The most complex form that popular music ever achieved was something called Progressive Rock or 'Prog Rock,' a style that owes as much to Classical music and Free Jazz as it does to the Blues, and which reached its peak of popularity in the 1970s, when bands like Yes, Pink Floyd and Genesis were filling stadiums and topping the album charts.
In the reaction against this musical style, spearheaded by Punk, 'Prog' became a negative term, symbolizing pompous, over–elaborate and over–ambitious music. But, more recently, Prog has started to achieve respectability again, with bands like Porcupine Tree, who tour Japan later this month to promote their new DVD release Arriving somewhere… that is now winning critical acclaim and attracting a growing audience.
I spoke to Steven Wilson, the band’s founder, main songwriter, singer, and multi–instrumentalist by phone from his home in England, where he was recovering after an exhausting US and European tour, to find out if he was happy with the 'Prog' label.
"It really depends on the definition of the person who's asking that question," he replied. "Five years ago when you used the word Prog Rock, it tended to be a fairly derogatory term in that it meant something old–fashioned, something that was taking its lead from the kind of music that was popular thirty years ago. Nowadays, that is no longer the case. I think with the bands that have come up in the last few years, bands like Radiohead, Tool, the Mars Volta, the Flaming Lips, Opeth and Porcupine Tree. Those bands have taken progressive rock into a new area."
Like the other bands he cites, all of which include influences from the original wave of Progressive Rock, Porcupine Tree’s music is hard to dismiss as backward–looking. This is largely because, despite referencing older bands, Porcupine Tree's music changes with every album and remains hard to define in a way that older Prog wasn’t.
For example, the band's first studio album, On the Sunday of Life (1991), was whimsical, Pink–Floyd inspired psychedelic rock, while later albums were "more space rock," according to Wilson. The last two albums, In Absentia (2002) and last year’s Deadwing, have confounded easy expectations once again by veering towards a heavier rock sound, which the band skillfully alternate with their more plaintive and delicate sound on songs like Open Car.

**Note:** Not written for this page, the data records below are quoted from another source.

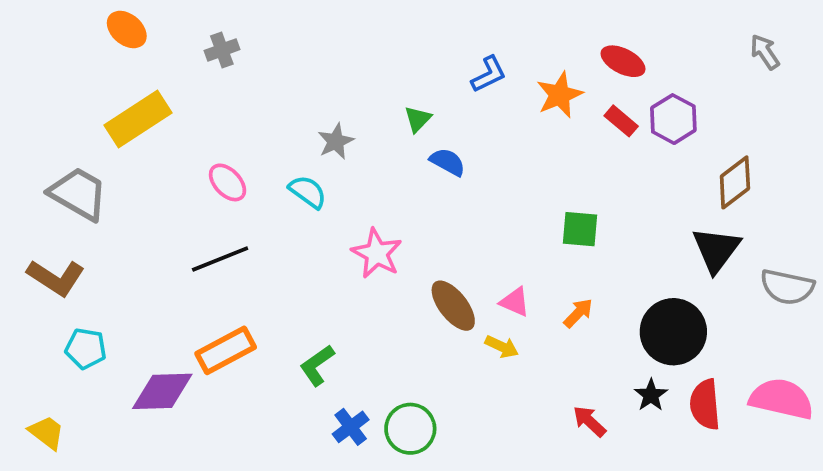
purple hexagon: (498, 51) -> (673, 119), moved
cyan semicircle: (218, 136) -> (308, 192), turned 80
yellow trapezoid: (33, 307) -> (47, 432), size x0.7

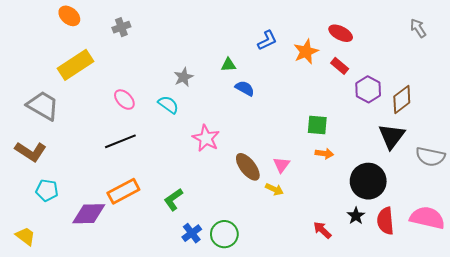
green triangle: (418, 119) -> (228, 65), turned 42
purple hexagon: (673, 119) -> (368, 89), moved
pink triangle: (515, 302) -> (281, 165), turned 42
orange arrow: (578, 313) -> (324, 154), moved, turned 54

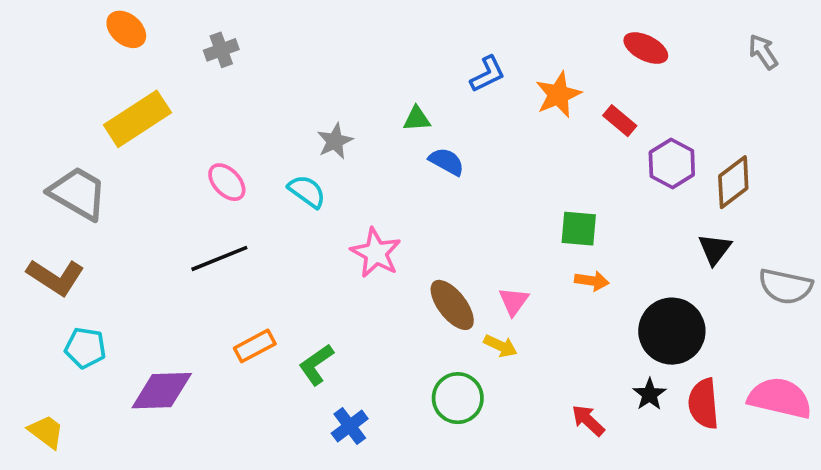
red ellipse: (341, 33) -> (646, 48), moved
black triangle: (392, 136) -> (715, 249), size x0.7
orange rectangle: (123, 191) -> (255, 346), moved, size x0.7
green circle: (224, 234) -> (458, 398), moved

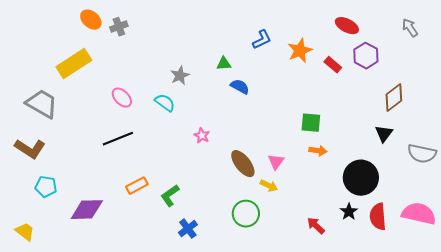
orange ellipse: (126, 29) -> (91, 20), moved
purple hexagon: (672, 163) -> (366, 56), moved
pink star: (376, 253) -> (202, 136), size x0.6

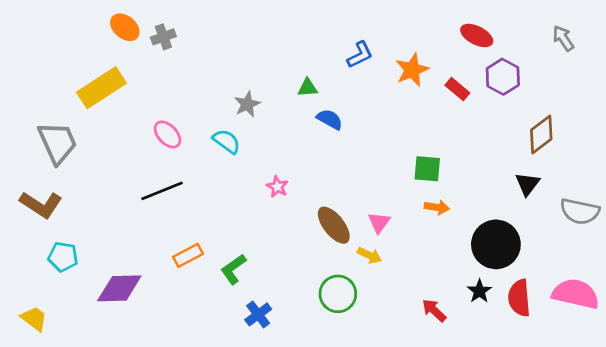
gray trapezoid: (42, 104) -> (58, 143), turned 36

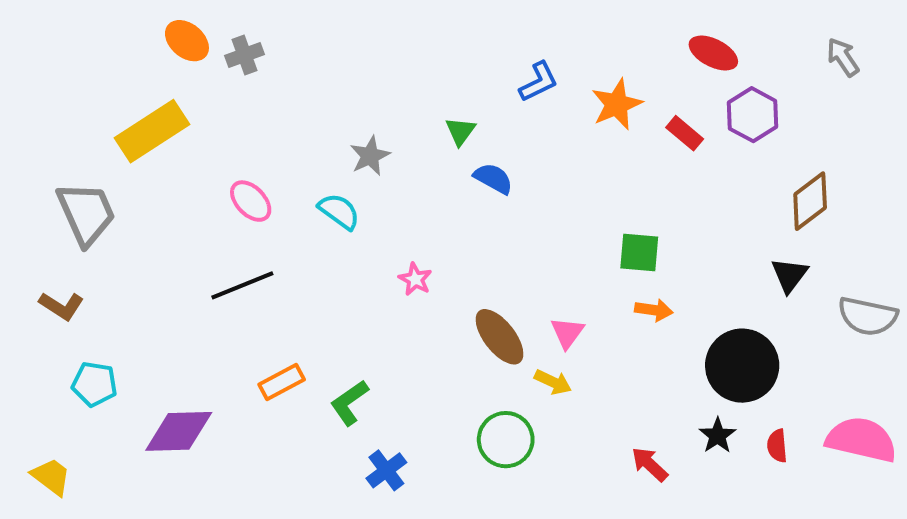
green triangle: (308, 88) -> (460, 131), turned -50
brown L-shape: (41, 205) -> (61, 306), size x0.7
red semicircle: (519, 298) -> (777, 446), size x0.6

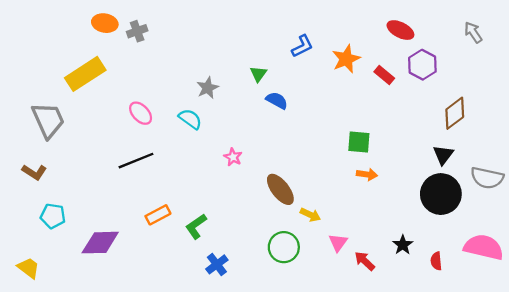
orange ellipse: (187, 41) -> (105, 23), turned -30
pink triangle: (567, 333) -> (338, 243), moved
black circle: (742, 366) -> (441, 194), moved
red semicircle: (777, 446) -> (436, 261), moved

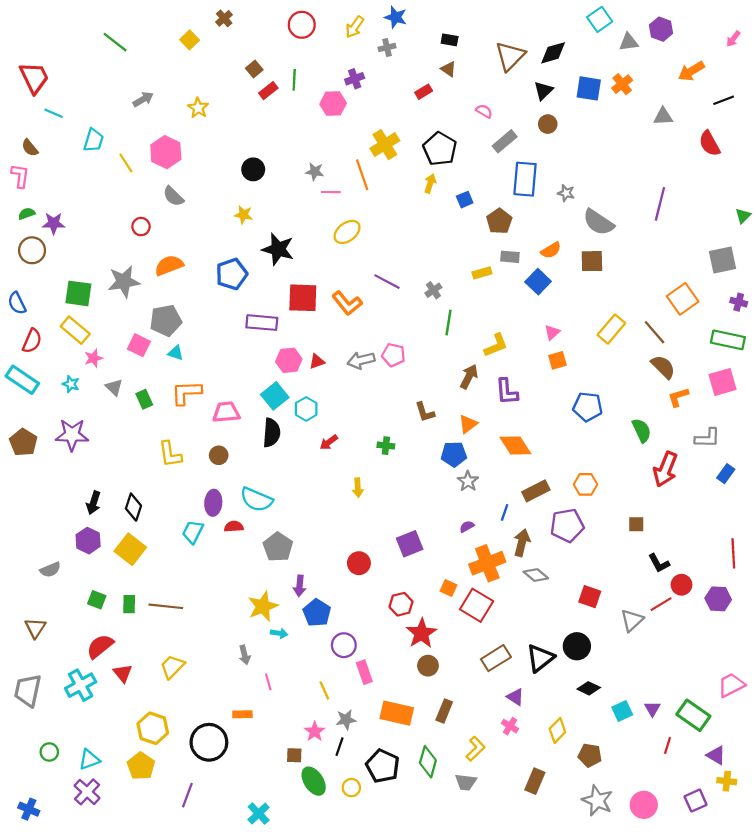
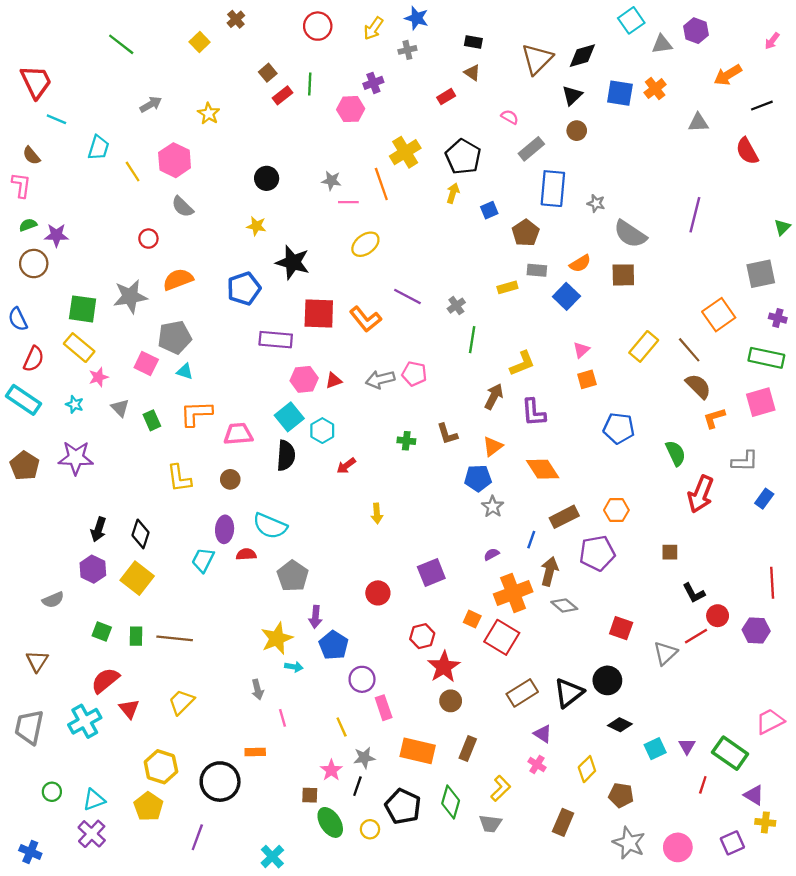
green cross: (386, 446) -> (406, 441), moved

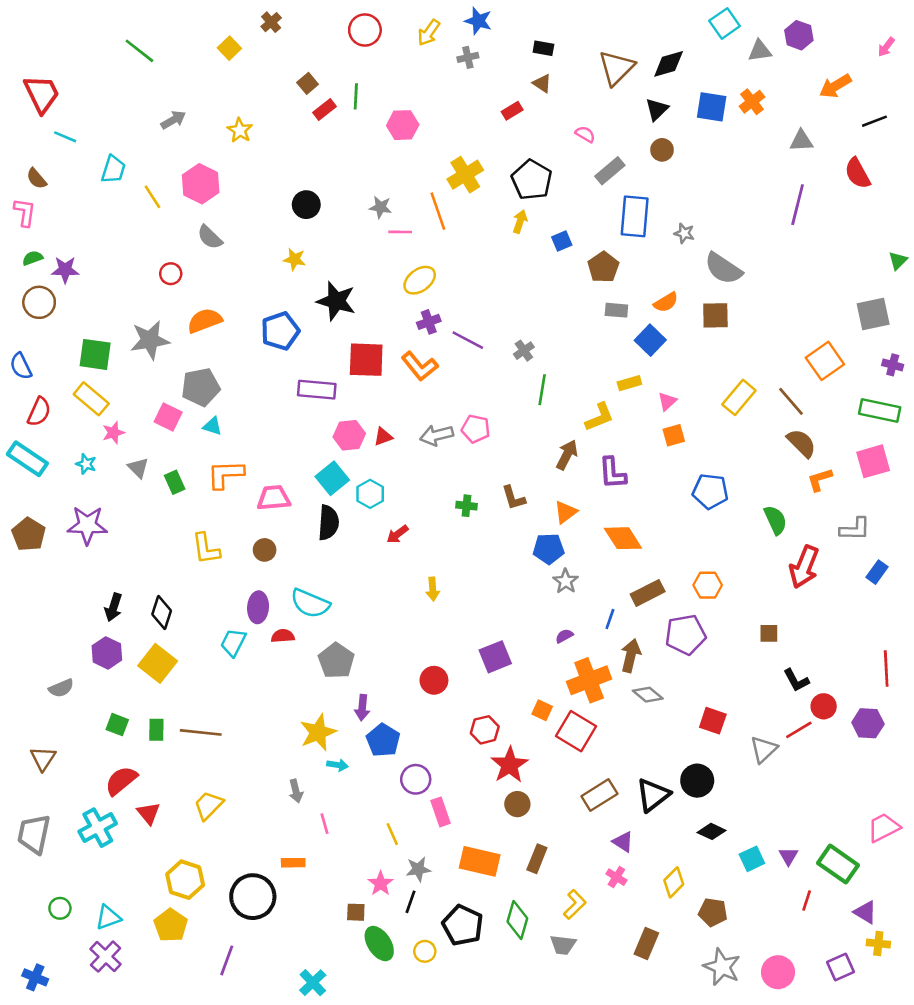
purple cross: (373, 83) -> (429, 322), moved
purple line: (695, 215) -> (798, 205), moved
yellow rectangle: (507, 287) -> (629, 383), moved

"That's really just a reflection of my own evolution as a writer and my listening tastes as well," Wilson explained. "I think everything that effects the input of the artist also effects the output of the artist. What I mean is that if your own diet in music and movies and books, and your own experiences in life, are always changing, then that should ultimately effect the music or the art that you produce."
Stressing the importance of influences may lead to charges of unoriginality, and anyone with a lengthy acquaintance with rock music is bound to notice the occasional guitar line or chord change that evokes, say, an old Pink Floyd album or Marillion song. Indeed, you may well catch a hint of the atmospheric keyboard sound reminiscent of 1980s New Romantic band Japan, as that band’s keyboardist, Richard Barbieri, is now with Porcupine Tree.
"It's almost impossible now to be completely unique," Wilson frankly admitted. "It's difficult to imagine any band that can burst onto the scene with a completely fresh indefinable sound that has no precedent in the past. Rock 'n' Roll, in the last fifty years has pretty much visited every possible permutation and combination of music."
So, in a crowded musical genre that has been thoroughly explored, how does an artiste continue to make music as potent and fresh sounding as each new Porcupine Tree album?
"If we agree that it is now impossible to do something completely original then it all really comes down to your personality," Wilson commented. "You can invest your own music and your own style with a personality that makes it somehow unique and original and which somehow transcends your influences. We can all listen to Radiohead or Bjork or Sigur Ros, and we can figure out what their influences might be, but, at the same time, these are all artists who transcend their influences. Through the strength of their personalities, they have created something that sounds uniquely theirs."